It seems beyond question that hurlers are now faster, fitter and stronger than they ever were. Play has become much more tactical and structured. And yet the most pertinent question: “Is the game more enjoyable?” is open to interpretation. Sure, in the last few years we’ve seen fantastic matches, and the 2018 championship was a very entertaining one. But the idea that “newer” automatically means better is debatable. In fact, many of the developments of recent years seemed to have resulted in regressive steps to the sports aesthetic.
A lot of the argument rests on the question “What kind of game do we want to see?”. Think of the most beloved hurling teams we’ve seen over the past 30 years, like the Waterford side of the 00’s. They were a crowd of toothless, helmetless lunatics who loved hurling, fist pumping and their county. Yes, they may not have won as much as they should. Yes, their games were often chaotic. But by god were they entertaining.
It’s hard to imagine that Waterford team featuring in the game now. Those goal fests against Cork seem from a bygone era. Indeed, where once Waterford’s most important player was John Mullane or Dan Shanahan- the free scoring forwards- now it’s Tadhg De Burca, a sweeper, whose position was barely a feature of the game a decade ago. The transformation of the Waterford team is a mirror of the development of the game. Every aspect of modern coaching seems to be implemented with the stated intention of decreasing risk and reducing wildness. And yet, it was that bit of wildness that made the game, and that team, so beloved. Where once there was chaos, now we have chess. Great, if you are a tactical anorak. Not so much if you’re looking for visceral entertainment.
◆ ◆ ◆ ◆ ◆
● **WHAT THE TASK REQUIRES**
Carry on the essay about how modern hurling has changed from where it stops, keeping its voice and argument.
◆ ◆ ◆ ◆ ◆
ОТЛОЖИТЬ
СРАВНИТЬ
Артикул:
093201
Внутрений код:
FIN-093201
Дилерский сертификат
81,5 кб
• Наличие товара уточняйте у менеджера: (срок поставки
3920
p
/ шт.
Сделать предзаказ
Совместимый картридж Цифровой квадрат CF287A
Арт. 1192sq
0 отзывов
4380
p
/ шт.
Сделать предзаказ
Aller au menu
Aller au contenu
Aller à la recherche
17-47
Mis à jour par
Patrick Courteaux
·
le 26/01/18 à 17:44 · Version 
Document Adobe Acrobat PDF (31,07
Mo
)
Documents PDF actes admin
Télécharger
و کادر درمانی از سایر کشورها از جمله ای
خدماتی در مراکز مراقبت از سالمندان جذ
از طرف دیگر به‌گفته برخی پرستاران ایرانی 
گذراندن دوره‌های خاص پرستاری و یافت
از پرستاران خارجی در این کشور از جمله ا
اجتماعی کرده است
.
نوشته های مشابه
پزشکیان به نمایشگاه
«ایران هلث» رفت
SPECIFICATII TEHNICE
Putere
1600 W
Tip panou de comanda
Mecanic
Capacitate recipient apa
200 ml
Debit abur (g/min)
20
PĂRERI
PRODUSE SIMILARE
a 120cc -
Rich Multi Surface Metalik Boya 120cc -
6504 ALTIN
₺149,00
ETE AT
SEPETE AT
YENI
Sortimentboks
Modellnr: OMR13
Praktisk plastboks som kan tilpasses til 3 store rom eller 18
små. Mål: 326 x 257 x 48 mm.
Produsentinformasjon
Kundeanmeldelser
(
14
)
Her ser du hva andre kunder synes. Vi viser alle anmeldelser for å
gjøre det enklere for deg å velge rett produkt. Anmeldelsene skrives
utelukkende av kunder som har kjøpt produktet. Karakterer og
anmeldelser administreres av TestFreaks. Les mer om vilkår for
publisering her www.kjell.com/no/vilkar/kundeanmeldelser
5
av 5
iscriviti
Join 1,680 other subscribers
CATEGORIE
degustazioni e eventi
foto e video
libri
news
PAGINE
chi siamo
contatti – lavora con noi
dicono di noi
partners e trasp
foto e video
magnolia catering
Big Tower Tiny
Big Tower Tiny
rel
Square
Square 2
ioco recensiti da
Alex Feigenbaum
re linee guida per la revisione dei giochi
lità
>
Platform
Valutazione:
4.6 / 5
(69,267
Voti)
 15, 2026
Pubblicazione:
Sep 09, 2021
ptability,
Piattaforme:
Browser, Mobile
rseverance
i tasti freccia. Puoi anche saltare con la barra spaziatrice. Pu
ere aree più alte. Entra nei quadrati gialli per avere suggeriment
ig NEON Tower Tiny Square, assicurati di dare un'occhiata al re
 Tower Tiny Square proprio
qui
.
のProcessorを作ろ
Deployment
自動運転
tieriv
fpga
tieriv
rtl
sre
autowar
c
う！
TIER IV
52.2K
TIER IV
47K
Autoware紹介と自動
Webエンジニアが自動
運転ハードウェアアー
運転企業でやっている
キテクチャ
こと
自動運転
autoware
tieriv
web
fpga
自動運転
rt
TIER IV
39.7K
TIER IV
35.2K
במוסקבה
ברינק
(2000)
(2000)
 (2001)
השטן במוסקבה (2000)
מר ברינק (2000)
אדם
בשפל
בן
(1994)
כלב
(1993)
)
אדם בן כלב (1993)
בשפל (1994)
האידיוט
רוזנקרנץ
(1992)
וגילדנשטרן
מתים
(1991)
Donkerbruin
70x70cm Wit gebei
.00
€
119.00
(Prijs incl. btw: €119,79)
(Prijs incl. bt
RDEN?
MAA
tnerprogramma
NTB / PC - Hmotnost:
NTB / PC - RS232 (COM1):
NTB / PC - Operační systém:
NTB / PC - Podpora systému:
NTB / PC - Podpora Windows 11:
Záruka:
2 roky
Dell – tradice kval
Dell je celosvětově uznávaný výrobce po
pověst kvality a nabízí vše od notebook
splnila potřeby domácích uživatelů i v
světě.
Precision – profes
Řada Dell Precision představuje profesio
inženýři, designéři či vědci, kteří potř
◆ ◆ ◆ ◆ ◆
● **WRITTEN REPLY**
In his autobiography Ken McGrath outlined how Davy Fitzgerald completely changed the philosophy of Waterford hurling when he arrived midway through the 2008 season. In one of his earliest training sessions, McGrath rose the ball and belted it up the field without catching it, as he had done for the majority of his career. Yet all of a sudden he was being lambasted for such an action as the idea of keeping possession outstripped the desire to clear ones lines. The last 12 years has seen Waterford completely change their game, and in a sense it has worked. They’ve reached 3 All-Ireland finals in that time, and they hadn’t qualified for one for 45 years prior to that. But will the side of the last dozen years ever be remembered or loved in the way the Justin McCarthy era team was? Perhaps by the Waterford populace they will be if they achieve the ultimate aim, but for the general public at large it’s hard to imagine it.
So what’s to be done to make the game more like the one we fell in love with? We can’t or shouldn’t ask players to become less fit or strong, but there are minute rule changes we could make that may result in a positive difference. How about a heavier ball to ensure there’s less easy point scoring? Or four points for a goal to increase the incentive to go for them?
We could look at players only being allowed to catch the ball once, to reduce the incentive to always try and get the ball into hand. There should also be increased sanctions on negative play, like a black card or a penalty for a cynical pulldown. That’s not to totally demean our game, which can still produces fantastic moments of skill. You get a sense that something needs to be done though, if we’re to get back to it being the Riverdance of sport again.